> RECORD SET
+--

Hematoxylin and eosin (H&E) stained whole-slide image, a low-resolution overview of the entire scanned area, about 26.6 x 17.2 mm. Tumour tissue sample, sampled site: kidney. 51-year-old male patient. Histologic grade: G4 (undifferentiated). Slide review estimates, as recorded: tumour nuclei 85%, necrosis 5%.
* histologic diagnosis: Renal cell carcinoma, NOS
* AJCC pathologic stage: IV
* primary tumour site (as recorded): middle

+--

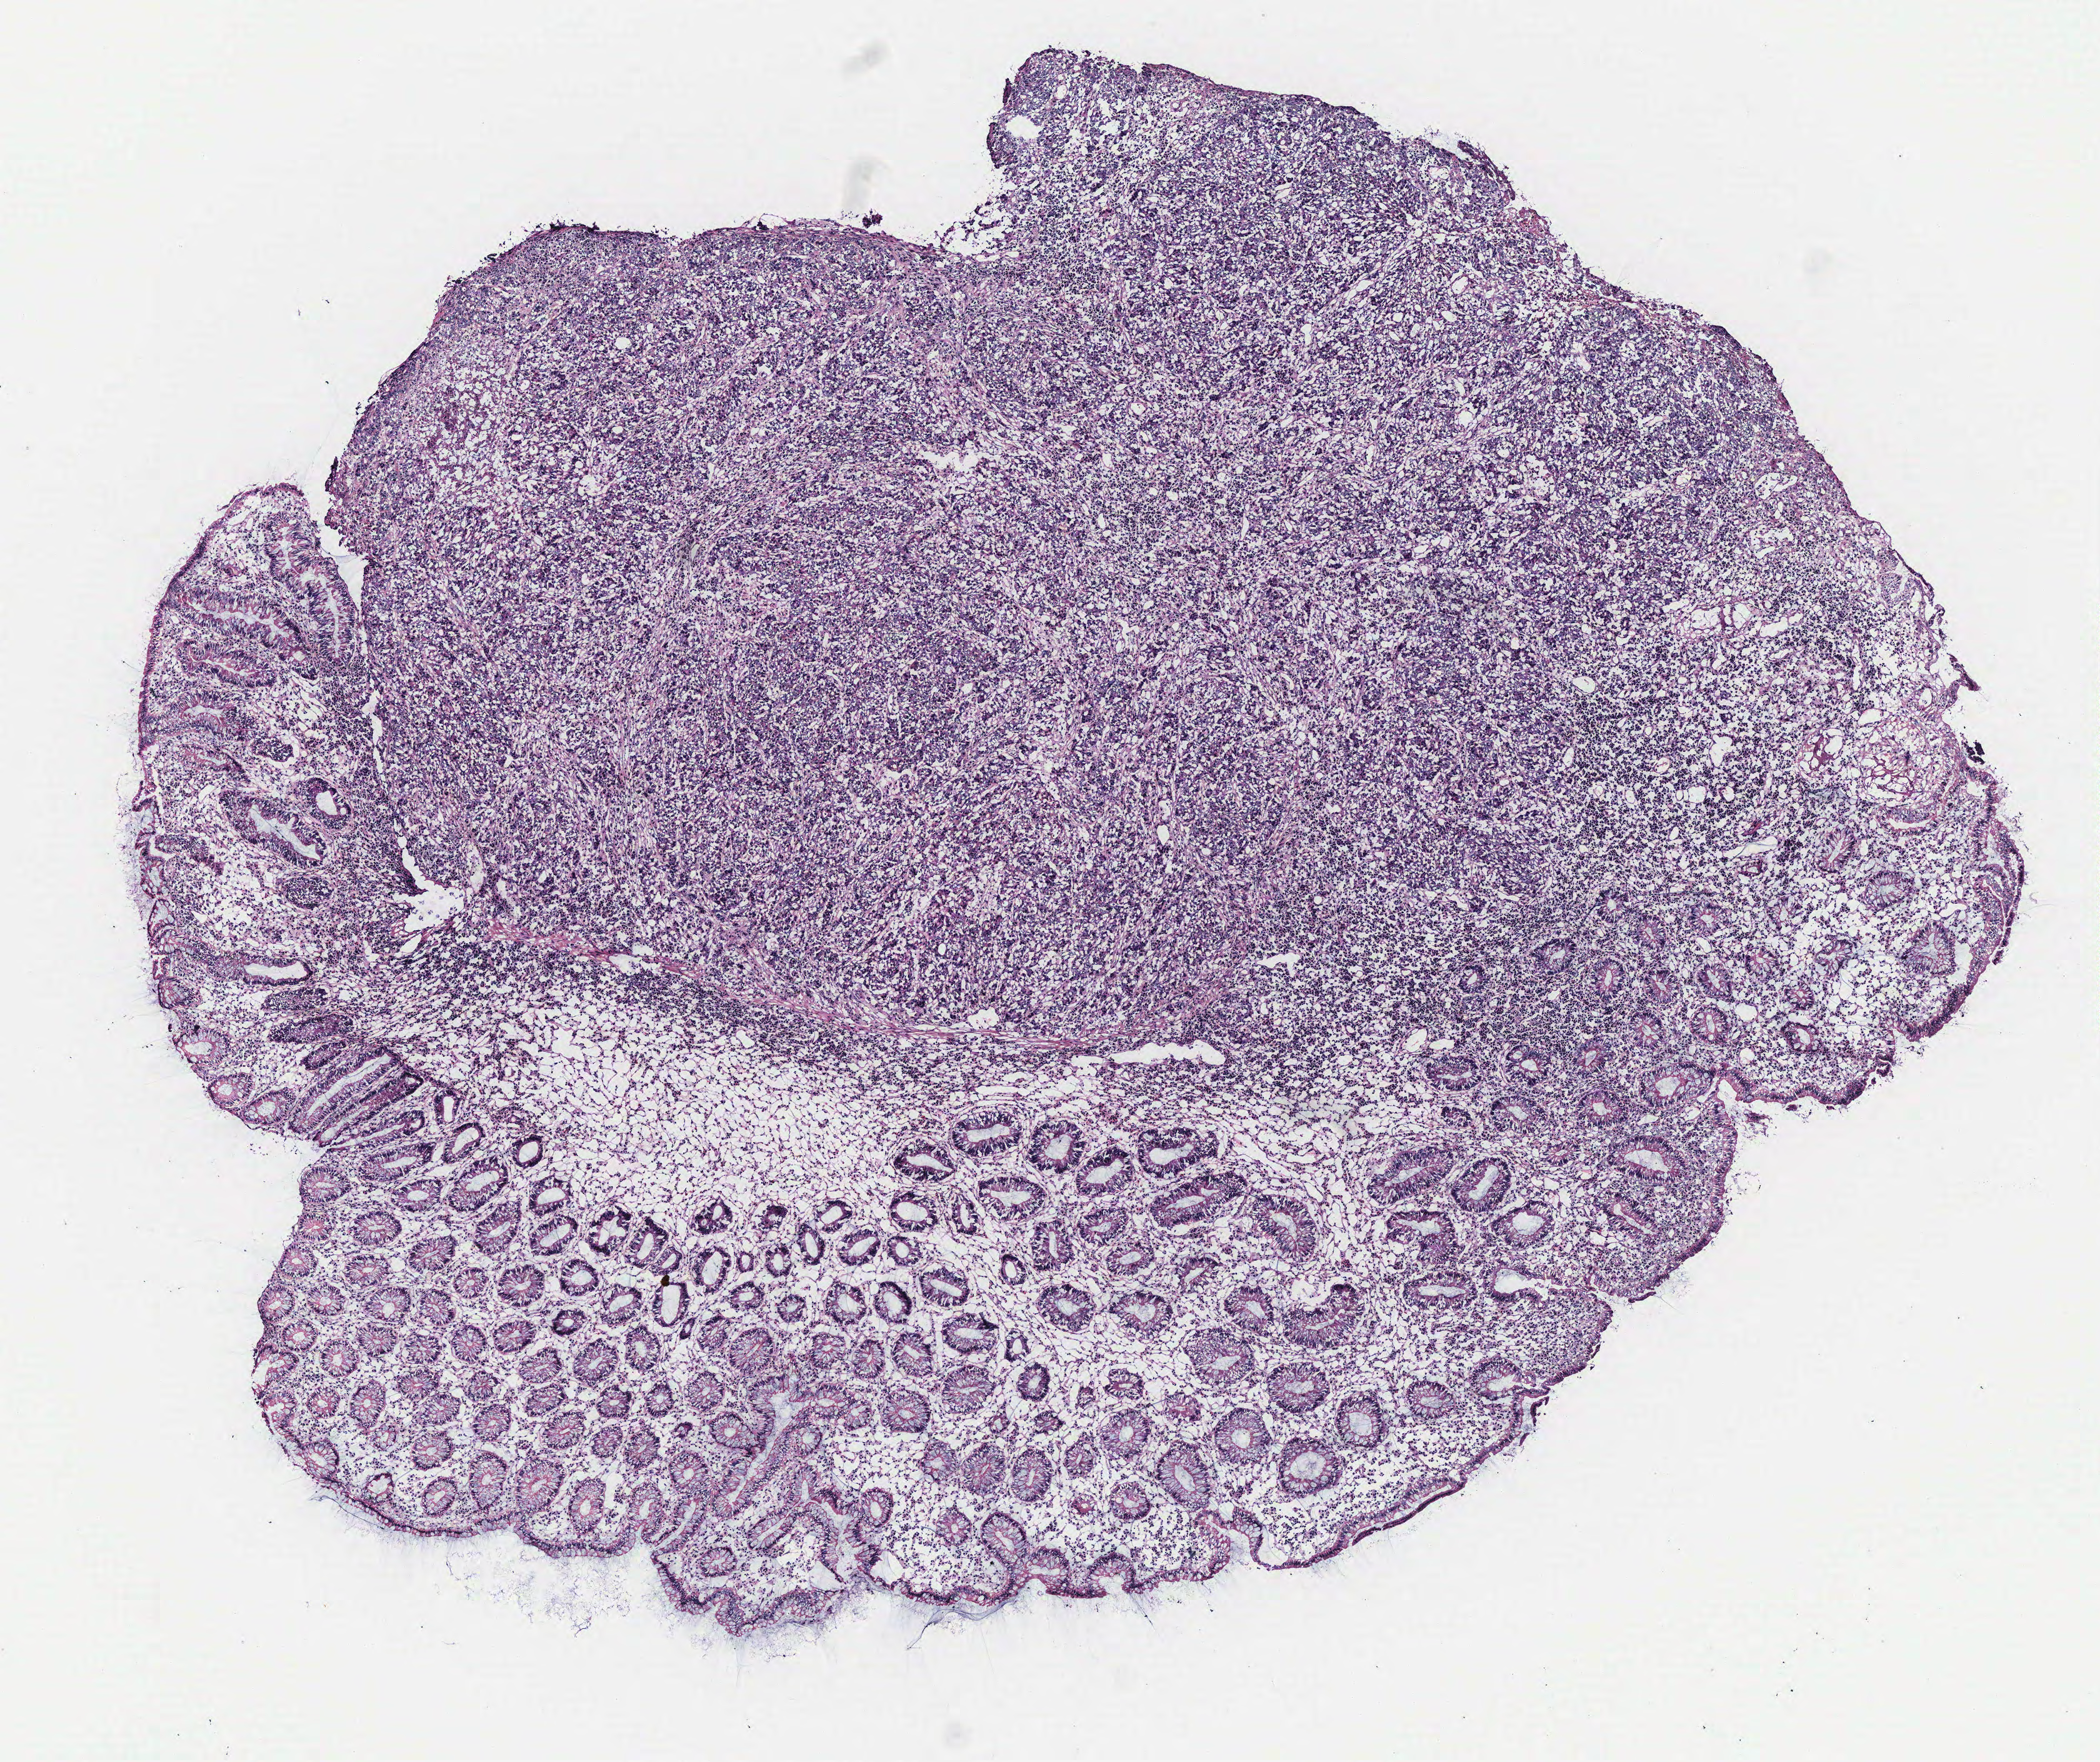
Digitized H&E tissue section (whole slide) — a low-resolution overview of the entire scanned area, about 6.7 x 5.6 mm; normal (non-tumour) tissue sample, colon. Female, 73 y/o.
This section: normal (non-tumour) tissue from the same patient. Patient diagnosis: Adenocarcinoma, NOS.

+--

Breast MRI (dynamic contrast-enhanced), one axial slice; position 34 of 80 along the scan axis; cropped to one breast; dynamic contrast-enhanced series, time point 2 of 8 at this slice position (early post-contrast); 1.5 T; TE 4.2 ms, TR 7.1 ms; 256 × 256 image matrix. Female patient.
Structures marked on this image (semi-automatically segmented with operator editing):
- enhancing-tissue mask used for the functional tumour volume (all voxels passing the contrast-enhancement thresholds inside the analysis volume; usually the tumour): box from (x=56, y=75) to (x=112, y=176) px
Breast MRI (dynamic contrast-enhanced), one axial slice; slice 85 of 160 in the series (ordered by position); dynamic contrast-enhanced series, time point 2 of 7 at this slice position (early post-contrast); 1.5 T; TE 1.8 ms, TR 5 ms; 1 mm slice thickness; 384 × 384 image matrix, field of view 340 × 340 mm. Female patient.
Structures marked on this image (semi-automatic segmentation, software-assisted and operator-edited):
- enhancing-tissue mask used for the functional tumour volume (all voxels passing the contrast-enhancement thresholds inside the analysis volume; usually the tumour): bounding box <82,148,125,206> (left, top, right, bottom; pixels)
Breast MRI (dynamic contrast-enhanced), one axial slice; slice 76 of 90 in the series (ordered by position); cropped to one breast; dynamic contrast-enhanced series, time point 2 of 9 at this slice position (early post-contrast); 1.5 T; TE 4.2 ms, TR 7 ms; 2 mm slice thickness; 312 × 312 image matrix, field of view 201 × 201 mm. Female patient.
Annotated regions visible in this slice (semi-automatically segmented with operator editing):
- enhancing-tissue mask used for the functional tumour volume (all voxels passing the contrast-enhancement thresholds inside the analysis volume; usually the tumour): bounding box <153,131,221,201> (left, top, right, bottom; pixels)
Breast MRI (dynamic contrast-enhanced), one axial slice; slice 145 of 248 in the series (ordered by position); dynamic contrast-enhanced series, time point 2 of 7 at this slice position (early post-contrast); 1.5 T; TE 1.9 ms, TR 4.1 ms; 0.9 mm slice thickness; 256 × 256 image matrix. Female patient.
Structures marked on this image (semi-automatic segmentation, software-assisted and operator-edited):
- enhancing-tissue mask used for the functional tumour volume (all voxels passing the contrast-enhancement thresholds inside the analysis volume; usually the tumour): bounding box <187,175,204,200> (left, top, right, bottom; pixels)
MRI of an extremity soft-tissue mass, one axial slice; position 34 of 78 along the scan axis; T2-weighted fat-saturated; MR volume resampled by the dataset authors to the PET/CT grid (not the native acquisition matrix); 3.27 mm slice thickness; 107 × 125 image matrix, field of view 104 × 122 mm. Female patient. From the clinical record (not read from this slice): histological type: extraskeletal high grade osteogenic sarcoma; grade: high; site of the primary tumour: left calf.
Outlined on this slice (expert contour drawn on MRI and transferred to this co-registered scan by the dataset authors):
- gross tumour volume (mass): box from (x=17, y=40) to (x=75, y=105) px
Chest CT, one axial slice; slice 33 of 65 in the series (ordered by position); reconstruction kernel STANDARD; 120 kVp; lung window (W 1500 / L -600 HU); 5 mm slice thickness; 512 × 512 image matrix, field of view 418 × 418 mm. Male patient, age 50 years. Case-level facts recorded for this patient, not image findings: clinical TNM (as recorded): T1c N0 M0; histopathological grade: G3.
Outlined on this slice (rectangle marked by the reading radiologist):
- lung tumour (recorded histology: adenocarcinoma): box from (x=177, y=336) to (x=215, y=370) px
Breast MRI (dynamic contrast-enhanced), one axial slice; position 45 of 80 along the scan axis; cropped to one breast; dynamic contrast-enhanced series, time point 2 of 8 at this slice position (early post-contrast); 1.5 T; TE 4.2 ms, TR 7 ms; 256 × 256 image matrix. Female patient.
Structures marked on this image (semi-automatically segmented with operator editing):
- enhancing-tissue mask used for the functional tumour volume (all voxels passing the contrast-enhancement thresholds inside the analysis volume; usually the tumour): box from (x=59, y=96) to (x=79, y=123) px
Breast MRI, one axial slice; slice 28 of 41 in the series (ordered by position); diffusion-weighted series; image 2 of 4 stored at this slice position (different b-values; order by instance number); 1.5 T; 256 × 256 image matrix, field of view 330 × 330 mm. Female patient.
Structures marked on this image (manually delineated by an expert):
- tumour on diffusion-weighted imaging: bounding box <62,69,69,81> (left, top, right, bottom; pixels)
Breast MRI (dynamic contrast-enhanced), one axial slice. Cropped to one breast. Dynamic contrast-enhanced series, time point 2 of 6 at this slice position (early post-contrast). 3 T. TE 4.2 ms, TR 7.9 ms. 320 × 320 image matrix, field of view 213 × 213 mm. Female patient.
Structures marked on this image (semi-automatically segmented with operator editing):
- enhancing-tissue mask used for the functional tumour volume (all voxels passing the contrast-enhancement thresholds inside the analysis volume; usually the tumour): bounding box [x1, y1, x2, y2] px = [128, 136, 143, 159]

+--

> REQUIRED ACTION
Look through the entries above; copy each line where the string "expert" appears.

> RESULT BELOW
Outlined on this slice (expert contour drawn on MRI and transferred to this co-registered scan by the dataset authors):
Structures marked on this image (manually delineated by an expert):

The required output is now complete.